Why do you go to work every day? What is it that makes you get out of bed in the morning? A simple question with a surprisingly complex answer that can unnerve the best of us.
In the past 20 years, the world of work has changed beyond recognition. Gone are the days of the permanent pensionable job with the prospect of a gold watch and a pension at the end.
The certainty and stability once associated with linear progression through one job for life are now distant memories. Replaced by the notion of multiple employments across your working life with an average tenure of 3 – 5 years. The language of the 21st-century workplace has deleted the idea of permanent and pensionable. Instead, workers do gig’s, work as freelancers, are employed as consultants or have zero contract hours. Skype, FaceTime and Instant Messaging have taken the world of global business to your phone.
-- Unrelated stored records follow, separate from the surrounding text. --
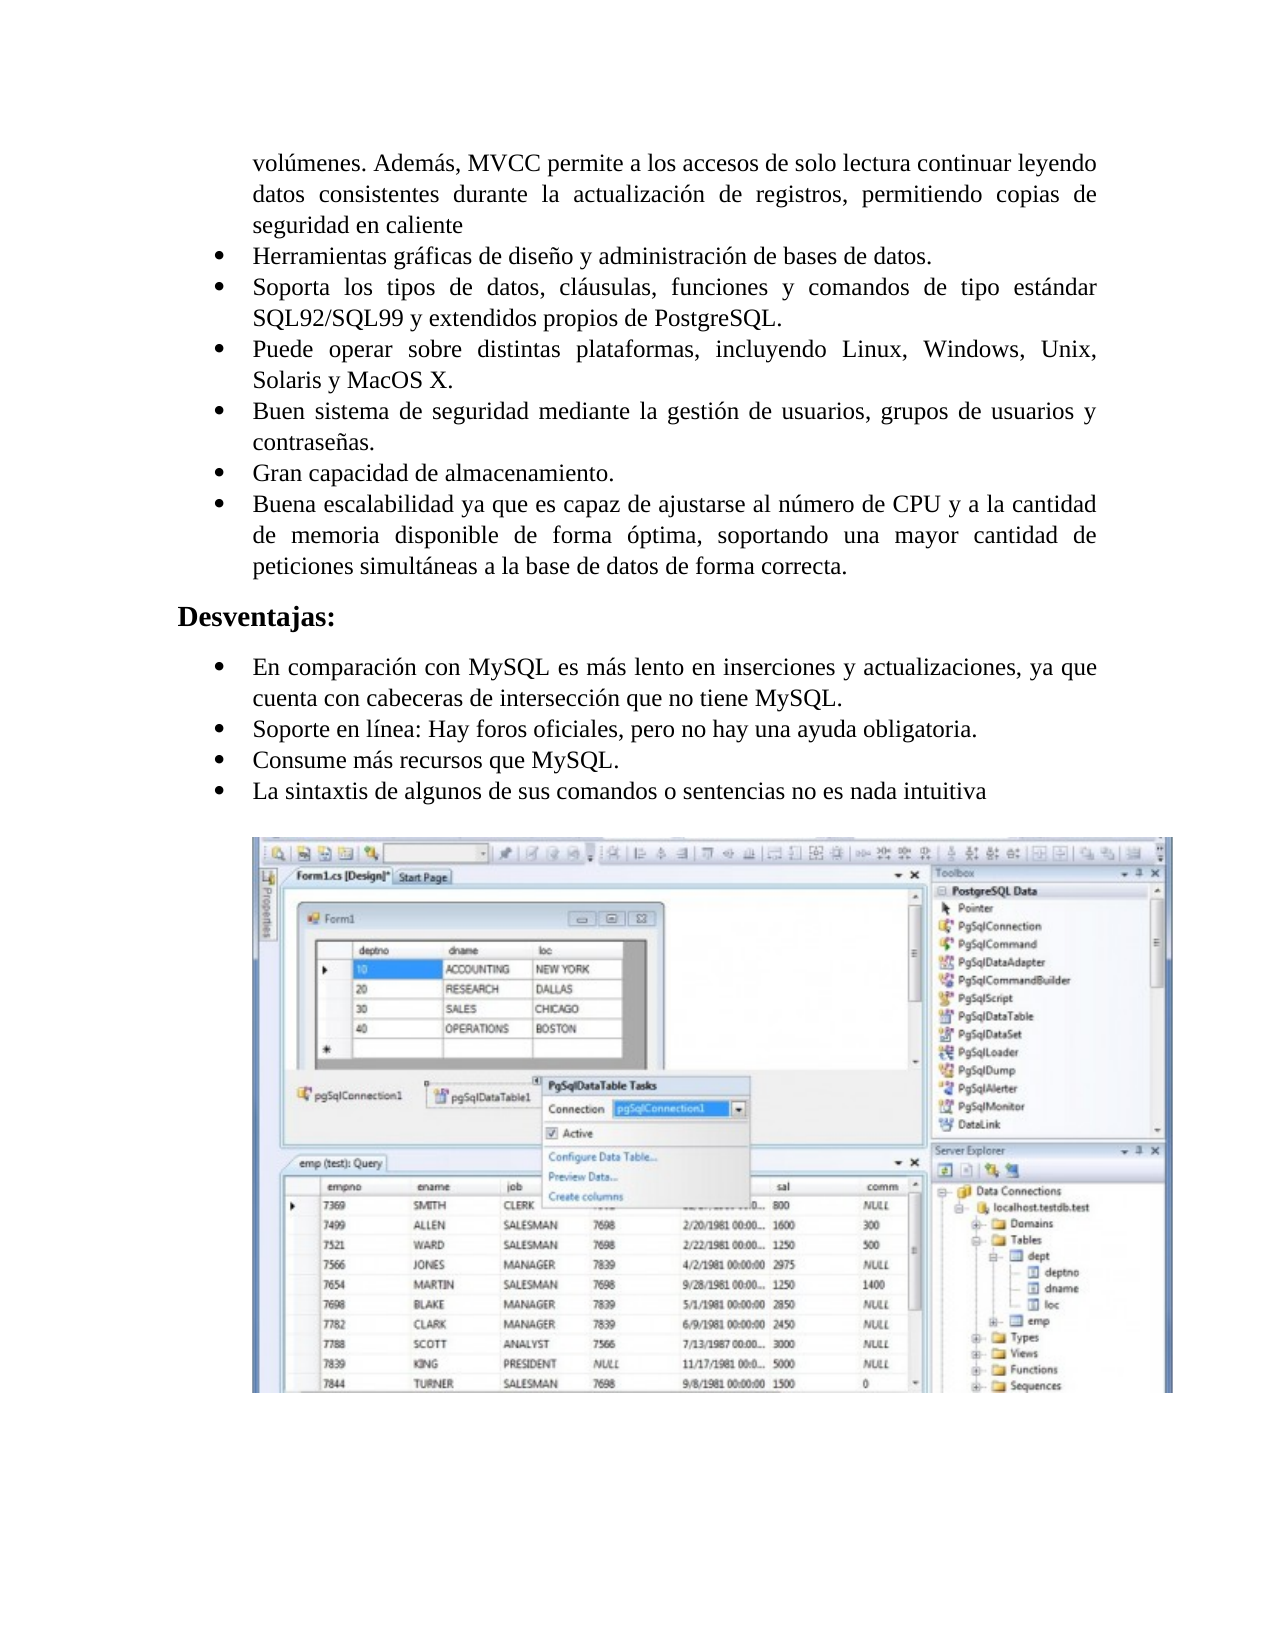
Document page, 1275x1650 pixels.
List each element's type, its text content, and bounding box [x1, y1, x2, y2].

list La sintaxtis de algunos de sus comandos o sentencias no es nada intuitiva [215, 776, 1098, 804]
list Gran capacidad de almacenamiento. [215, 458, 1098, 487]
list En comparación con MySQL es más lento en inserciones y actualizaciones, ya que cuenta con cabeceras de intersección que no tiene MySQL. [215, 652, 1098, 711]
list Consume más recursos que MySQL. [215, 745, 1098, 773]
list Buen sistema de seguridad mediante la gestión de usuarios, grupos de usuarios y contraseñas. [215, 396, 1098, 456]
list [215, 148, 1098, 238]
list Soporte en línea: Hay foros oficiales, pero no hay una ayuda obligatoria. [215, 714, 1098, 742]
text Desventajas: [177, 599, 1098, 632]
list Buena escalabilidad ya que es capaz de ajustarse al número de CPU y a la cantidad de memoria disponible de forma óptima, soportando una mayor cantidad de peticiones simultáneas a la base de datos de forma correcta. [215, 489, 1098, 580]
list Puede operar sobre distintas plataformas, incluyendo Linux, Windows, Unix, Solaris y MacOS X. [215, 334, 1098, 394]
picture [252, 837, 1173, 1393]
list Herramientas gráficas de diseño y administración de bases de datos. [215, 241, 1098, 269]
list Soporta los tipos de datos, cláusulas, funciones y comandos de tipo estándar SQL92/SQL99 y extendidos propios de PostgreSQL. [215, 272, 1098, 332]
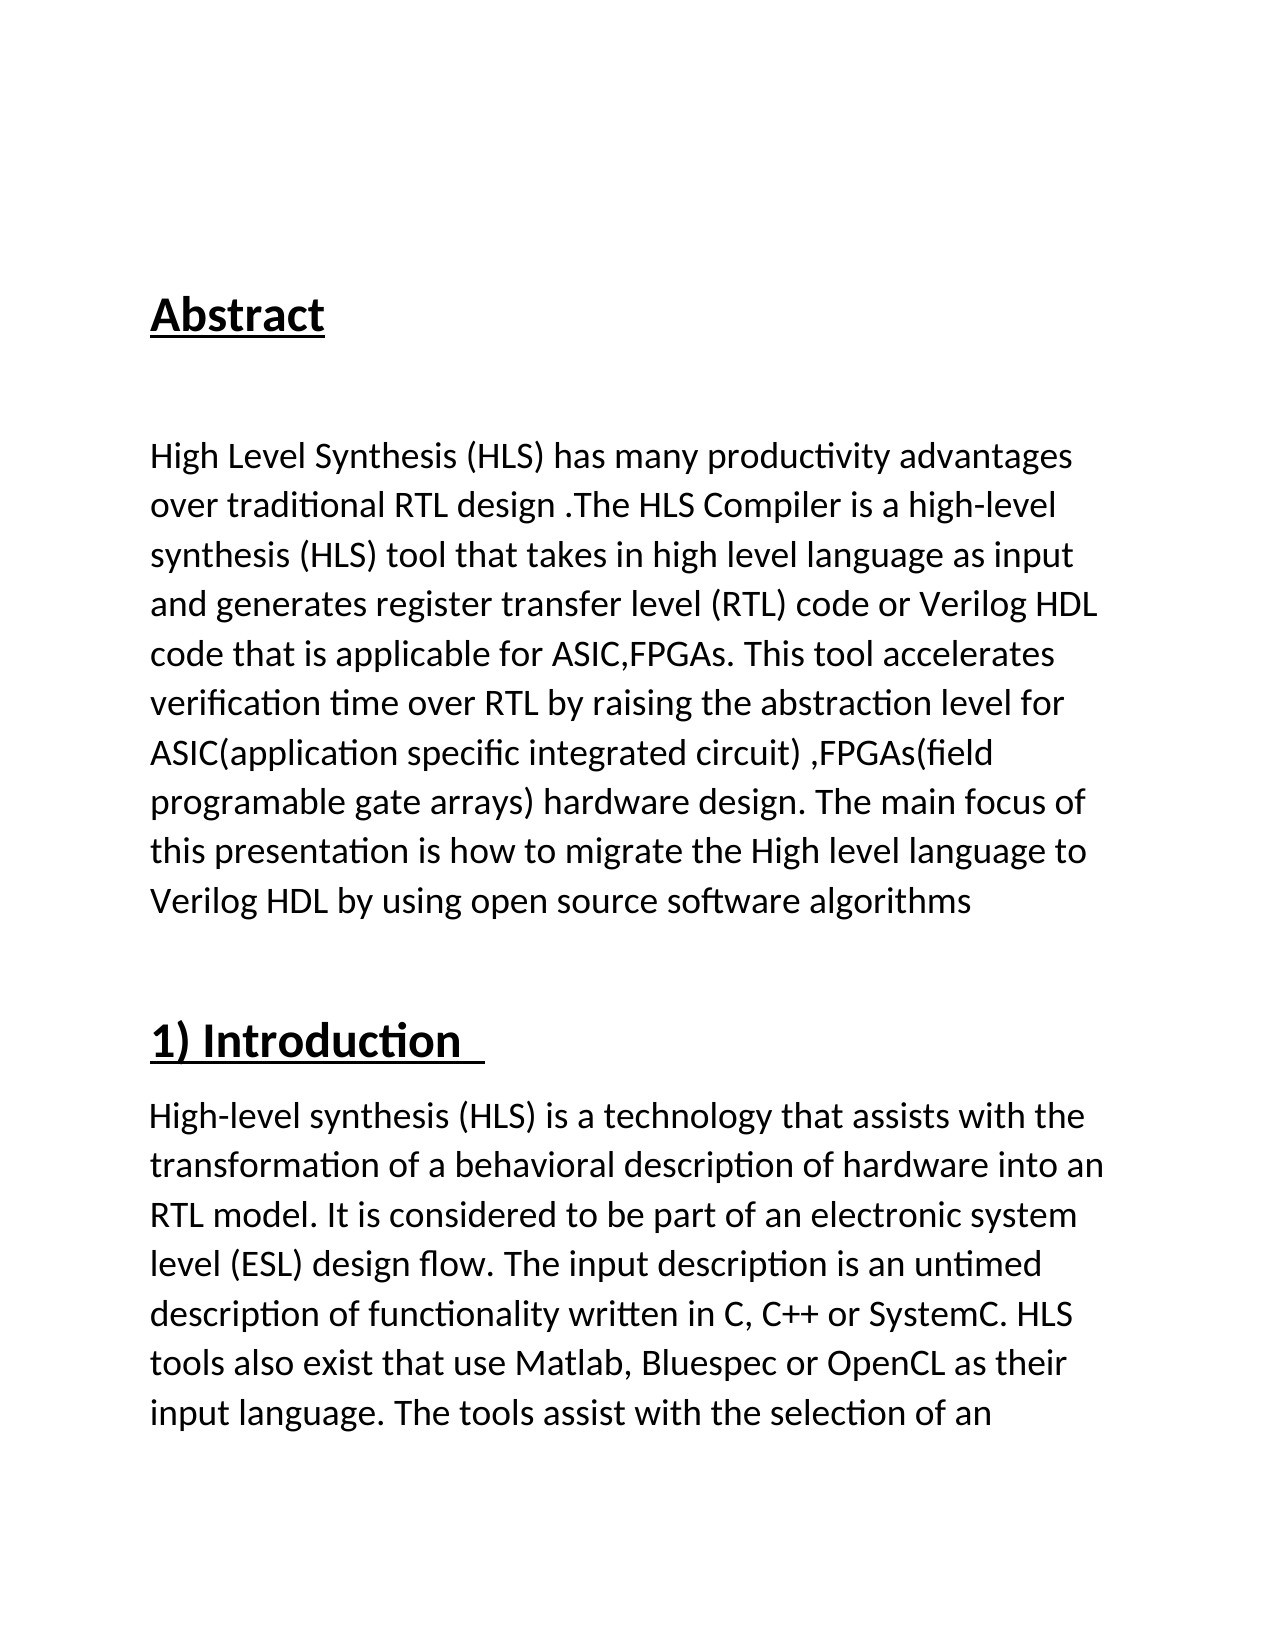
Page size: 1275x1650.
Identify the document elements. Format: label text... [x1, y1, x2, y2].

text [148, 1092, 1126, 1434]
text High Level Synthesis (HLS) has many productivity advantages over traditional RTL design .The HLS Compiler is a high-level synthesis (HLS) tool that takes in high level language as input and generates register transfer level (RTL) code or Verilog HDL code that is applicable for ASIC,FPGAs. This tool accelerates verification time over RTL by raising the abstraction level for ASIC(application specific integrated circuit) ,FPGAs(field programable gate arrays) hardware design. The main focus of this presentation is how to migrate the High level language to Verilog HDL by using open source software algorithms [150, 432, 1134, 923]
text Abstract [150, 283, 1134, 344]
text 1) Introduction [150, 1009, 1134, 1070]
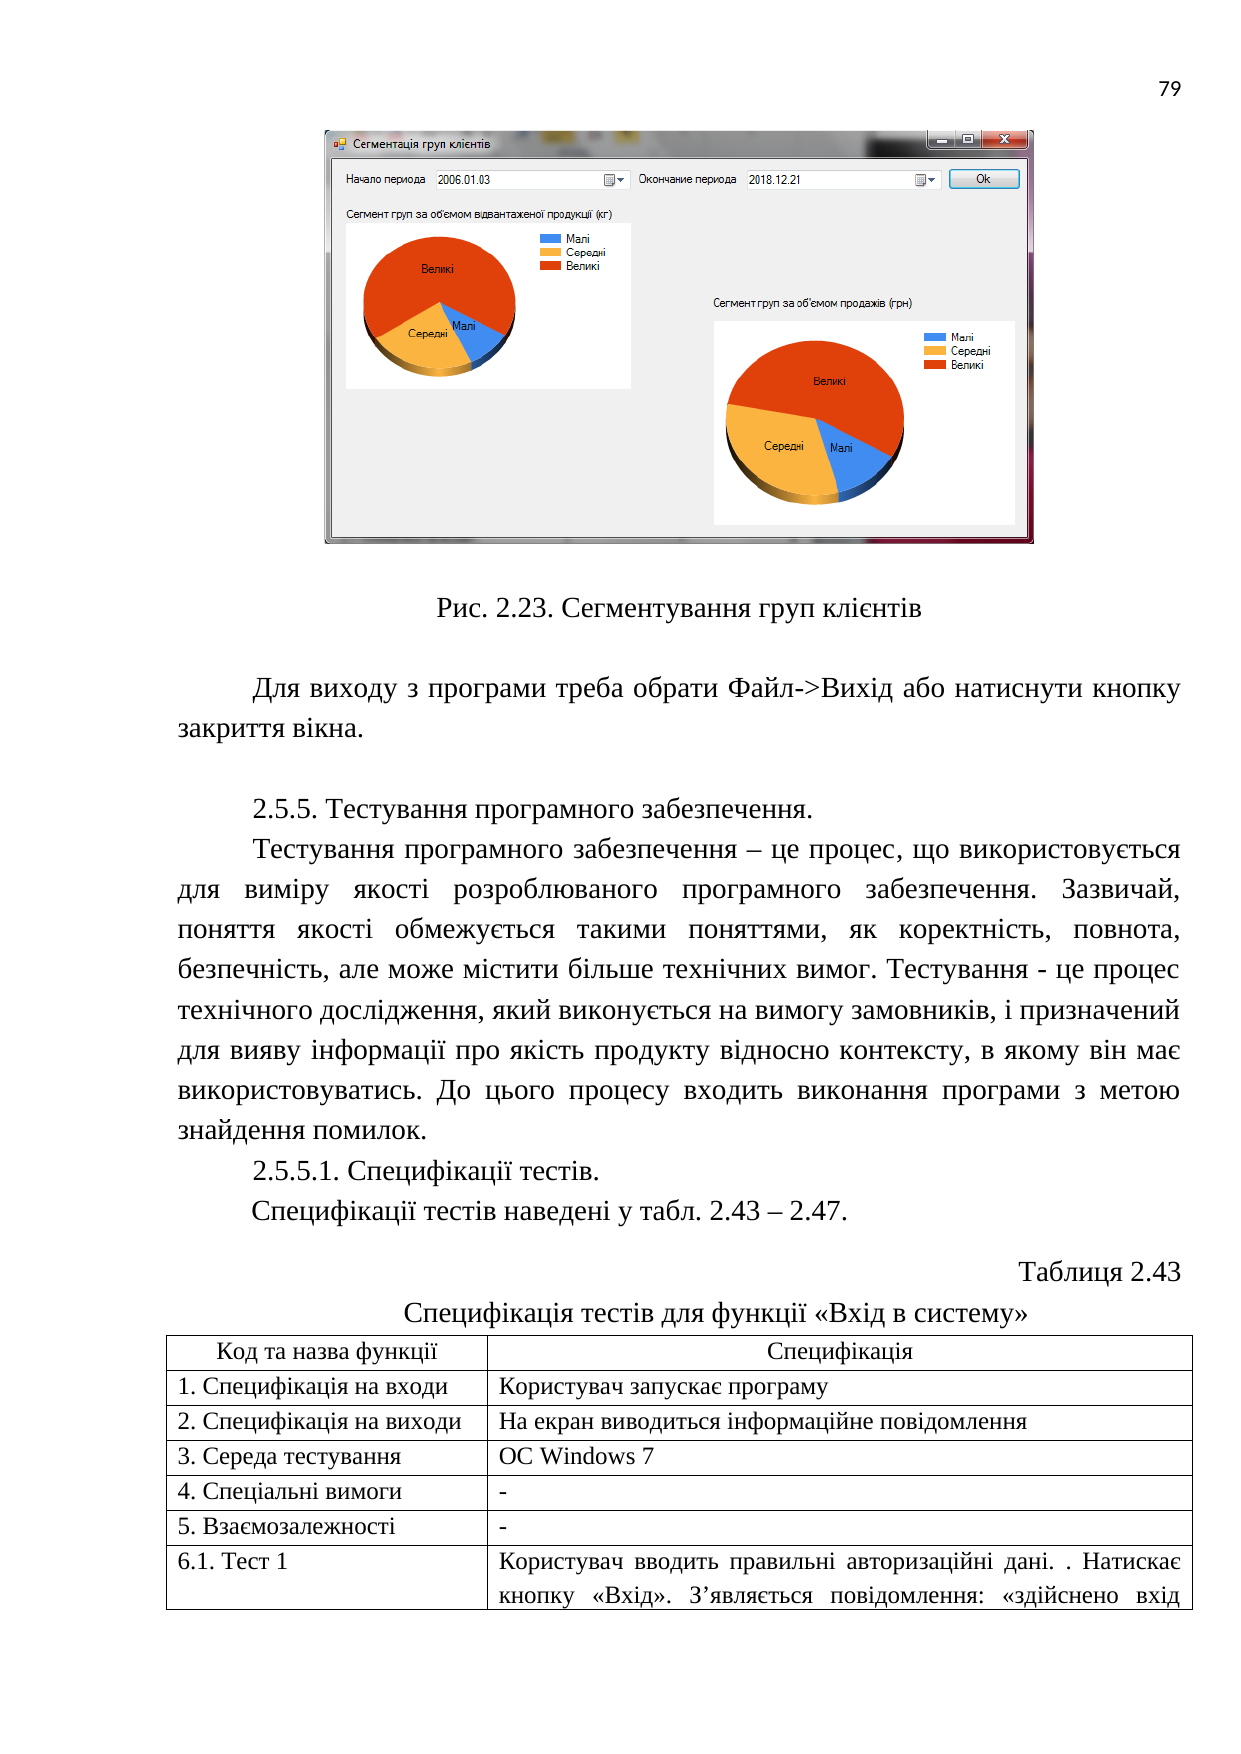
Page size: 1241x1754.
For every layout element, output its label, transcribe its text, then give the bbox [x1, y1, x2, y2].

subtitle 2.5.5. Тестування програмного забезпечення. [177, 791, 1181, 824]
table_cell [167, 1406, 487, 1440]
text Специфікація тестів для функції «Вхід в систему» [177, 1295, 1181, 1328]
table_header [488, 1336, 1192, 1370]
text Рис. 2.23. Сегментування груп клієнтів [177, 590, 1181, 623]
text Тестування програмного забезпечення – це процес, що використовується для виміру якості розроблюваного програмного забезпечення. Зазвичай, поняття якості обмежується такими поняттями, як коректність, повнота, безпечність, але може містити більше технічних вимог. Тестування - це процес технічного дослідження, який виконується на вимогу замовників, і призначений для вияву інформації про якість продукту відносно контексту, в якому він має використовуватись. До цього процесу входить виконання програми з метою знайдення помилок. [177, 831, 1181, 1146]
text 2.5.5.1. Специфікації тестів. [177, 1153, 1181, 1186]
text Для виходу з програми треба обрати Файл->Вихід або натиснути кнопку закриття вікна. [177, 670, 1181, 744]
text Таблиця 2.43 [177, 1254, 1181, 1288]
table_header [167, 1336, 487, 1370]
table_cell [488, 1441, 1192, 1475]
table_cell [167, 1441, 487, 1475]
text Специфікації тестів наведені у табл. 2.43 – 2.47. [177, 1193, 1181, 1226]
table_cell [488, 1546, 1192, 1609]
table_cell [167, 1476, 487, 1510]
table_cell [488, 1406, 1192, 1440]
picture [324, 130, 1034, 544]
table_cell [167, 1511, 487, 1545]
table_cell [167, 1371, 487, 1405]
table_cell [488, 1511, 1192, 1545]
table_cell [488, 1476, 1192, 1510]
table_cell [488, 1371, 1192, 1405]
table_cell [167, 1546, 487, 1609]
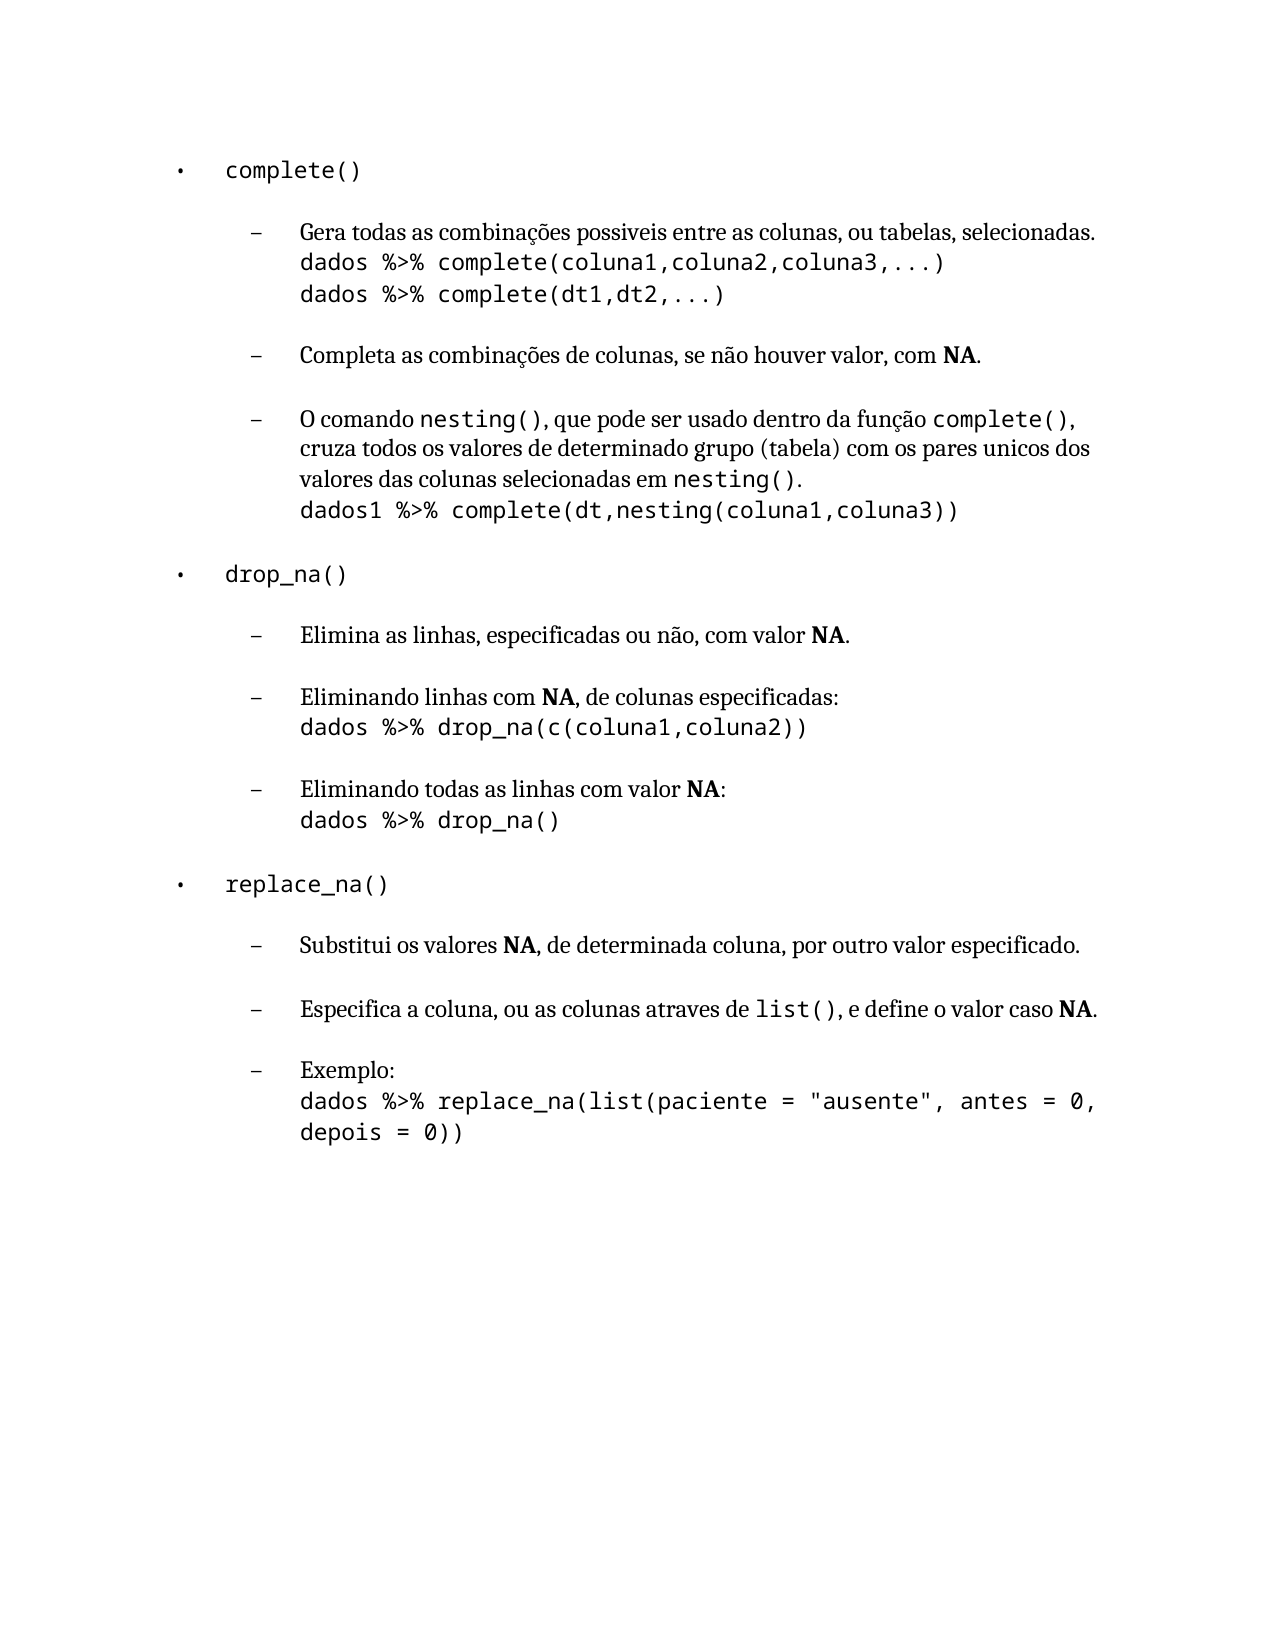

Approximately 7.1 million jobs in 2020 will be lost to automation (aka the Robots), according to the World Economic Forum. While 65% of children starting school in 2016 will do jobs that have not yet been created. Today’s norm is 12 job changes before age 42 and six career changes before retirement. Yes, six career changes.
Dynamic engagement with your career in a fast-paced world is not alone expected but demanded. To add to that upheaval, a recent Gallup study showed that almost 90% of employees were either ‘not engaged’ or ‘totally disengaged’ from their work!! As we emerge from a worldwide recession, we do so into a career space that is further disrupted by daily technological advances.
Change is the new permanent, and you have to embrace it if you want to progress your career.
So, why do you go to work?
Do you go to work for money and not for love? Do you go to work because you love your job and the money isn’t that important? Or do you sit somewhere in the middle, not sure what to think or what to do? Are you somewhat disorientated by what you want personally, what you need financially and where you (and society) think you should be in your career by a certain age? When was the last time you sat down and took stock of your career and its progression? No matter what your professional position taking a career selfie is vital if you consciously want to grow your career.
As November opens the door to winter, traditionally a month of thoughtful hibernation before the madness of December begins, what better time to look to your future and consider how you might grow your career.
Make November the month of your career selfie. No filters, no angling or double takes, instead commit to making this selfie matter.
Whether in a role, career or professional space that you loathe or love the focus of the Grow Your Career Series during November is on career self-evaluation. By focusing on your current situation, you uncover the knowledge necessary to help you consider how to progress, change or develop in your future career.
To get started, ask yourself the following questions:
- Do you work only to make a living?
- Do you feel fulfilled in your work?
- What non-monetary reasons do you have for doing your work?
- Do you feel challenged in your role?
- Is your work personally meaningful?
- Have you the opportunity to do new things and feel a sense of autonomy?
- Does time at work, usually, pass quickly?
- When people ask you about your job do you smile?
- Are you proud of what you do?
- Do you feel engaged by your work most of the time?